I am writing a program which write statistical tests in Delphi (must be Delphi) and I've heard that the Random functionality is somewhat odd. You have to call randomize to randomize the seed of the random function when the program starts.
I'm wondering if the random function (after calling randomize) is random enough for statistical tests or a Mersenne twister is needed? Does anyone have any insight into random's actual implementation which can tell me how important this is?
Whether Random
is sufficiently reliable for your statistical tests will depend on the context in which you intend to use it.
Having said that, I have written several pieces of Delphi code that need to do proper statistics, and have used Random
e.g. for obtaining various null distributions, data pseudo-replications and resamplings. So far, I have not come across any case in my own code where Random
would have yielded biased or unreliable results, or results which would have precluded its use for the intended statistical test. But what holds for my code does not necessarily have to hold for yours.

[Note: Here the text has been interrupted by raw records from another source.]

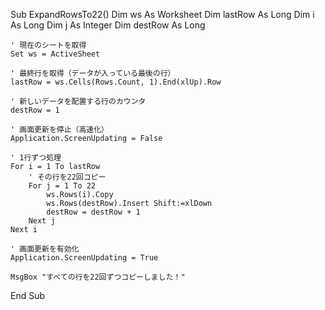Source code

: Sub ExpandRowsTo22()
    Dim ws As Worksheet
    Dim lastRow As Long
    Dim i As Long
    Dim j As Integer
    Dim destRow As Long

    ' 現在のシートを取得
    Set ws = ActiveSheet

    ' 最終行を取得（データが入っている最後の行）
    lastRow = ws.Cells(Rows.Count, 1).End(xlUp).Row

    ' 新しいデータを配置する行のカウンタ
    destRow = 1

    ' 画面更新を停止（高速化）
    Application.ScreenUpdating = False

    ' 1行ずつ処理
    For i = 1 To lastRow
        ' その行を22回コピー
        For j = 1 To 22
            ws.Rows(i).Copy
            ws.Rows(destRow).Insert Shift:=xlDown
            destRow = destRow + 1
        Next j
    Next i

    ' 画面更新を有効化
    Application.ScreenUpdating = True

    MsgBox "すべての行を22回ずつコピーしました！"
End Sub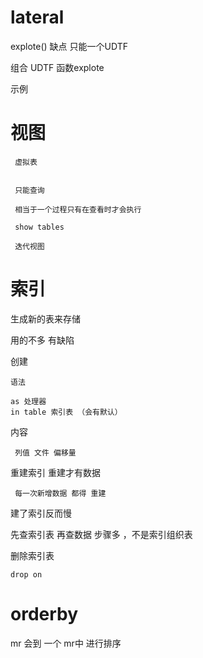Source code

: 

# lateral 

explote() 缺点 只能一个UDTF

组合 UDTF 函数explote 


示例

 # 视图
     
     虚拟表 
     
     
     只能查询
     
     相当于一个过程只有在查看时才会执行
     
     show tables 
     
     迭代视图 
     
# 索引

生成新的表来存储

  用的不多 有缺陷 
    
创建

    语法
    
    as 处理器
    in table 索引表 （会有默认）
        
内容
    
     列值 文件 偏移量

重建索引 重建才有数据

     每一次新增数据 都得 重建

建了索引反而慢

先查索引表 再查数据 步骤多  ，不是索引组织表     
    
删除索引表 

    drop on    
    
# orderby

mr 会到 一个 mr中 进行排序     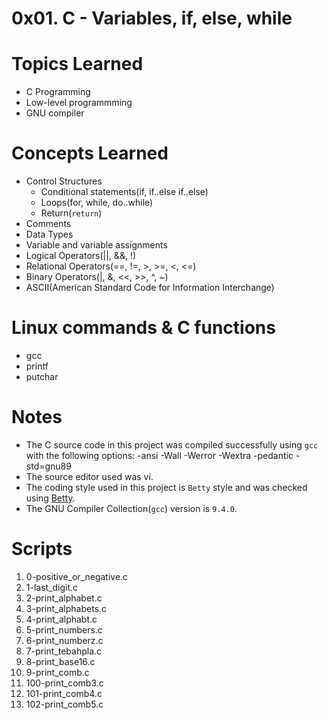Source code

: # 0x01. C - Variables, if, else, while

# Topics Learned
* C Programming
* Low-level programmming
* GNU compiler

# Concepts Learned
* Control Structures
  * Conditional statements(if, if..else if..else)
  * Loops(for, while, do..while)
  * Return(`return`)
* Comments
* Data Types
* Variable and variable assignments
* Logical Operators(||, &&, !)
* Relational Operators(==, !=, >, >=, <, <=)
* Binary Operators(|, &, <<, >>, ^, ~)
* ASCII(American Standard Code for Information Interchange)


# Linux commands & C functions
* gcc
* printf
* putchar

# Notes
* The C source code in this project was compiled successfully using `gcc` with the following options: -ansi -Wall -Werror -Wextra -pedantic -std=gnu89
* The source editor used was vi.
* The coding style used in this project is `Betty` style and was checked using [Betty](https://github.com/holbertonschool/Betty.git).
* The GNU Compiler Collection(`gcc`) version is `9.4.0`.

# Scripts
1. 0-positive_or_negative.c
2. 1-last_digit.c
3. 2-print_alphabet.c
4. 3-print_alphabets.c
5. 4-print_alphabt.c
6. 5-print_numbers.c
7. 6-print_numberz.c
8. 7-print_tebahpla.c
9. 8-print_base16.c
10. 9-print_comb.c
11. 100-print_comb3.c
12. 101-print_comb4.c
13. 102-print_comb5.c
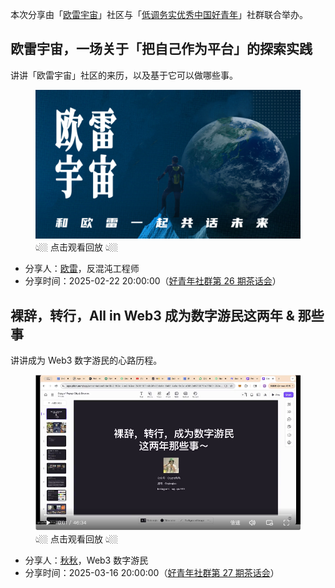 本次分享由「[欧雷宇宙](https://c.ourai.ws/)」社区与「[低调务实优秀中国好青年](https://www.yuque.com/yayu/nice-people)」社群联合举办。

## 欧雷宇宙，一场关于「把自己作为平台」的探索实践

讲讲「欧雷宇宙」社区的来历，以及基于它可以做哪些事。

<figure>
  <a href="https://www.bilibili.com/video/BV1EwPWeeEkf"><img src="banner.jpg" alt="欧雷宇宙，一场关于「把自己作为平台」的探索实践"></a>
  <figcaption>👆🏼 点击观看回放 👆🏼</figcaption>
</figure>

- 分享人：[欧雷](https://linxoid.com/ourai)，反混沌工程师
- 分享时间：2025-02-22 20:00:00（[好青年社群第 26 期茶话会](https://www.yuque.com/yayu/nice-people/share26)）

## 裸辞，转行，All in Web3 成为数字游民这两年 & 那些事

讲讲成为 Web3 数字游民的心路历程。

<figure>
  <a href="https://www.yuque.com/yayu/nice-people/share27"><img src="sharing-qiuqiu.png" alt="裸辞，转行，All in Web3 成为数字游民这两年 & 那些事"></a>
  <figcaption>👆🏼 点击观看回放 👆🏼</figcaption>
</figure>

- 分享人：[秋秋](https://x.com/0xqiuqiuu)，Web3 数字游民
- 分享时间：2025-03-16 20:00:00（[好青年社群第 27 期茶话会](https://www.yuque.com/yayu/nice-people/share27)）
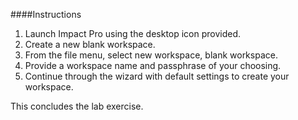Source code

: ####Instructions

1. Launch Impact Pro using the desktop icon provided. 
2. Create a new blank workspace. 
3. From the file menu, select new workspace, blank workspace. 
4. Provide a workspace name and passphrase of your choosing. 
5. Continue through the wizard with default settings to create your workspace. 

This concludes the lab exercise.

If in doubt, you could of course statistically analyse the results of calls to Random
(e.g. in R, SPSS, etc.) and examine whether the distribution of results violate the distributional requirements for your particular statistical test(s). [If you're a proper scientist, this is what you should do anyway.]
Should you need other PRNGs - e.g. the TPMath library contains some. (For more involved things, there's also the option of calling elaborate statistical functions from R via Delphi.)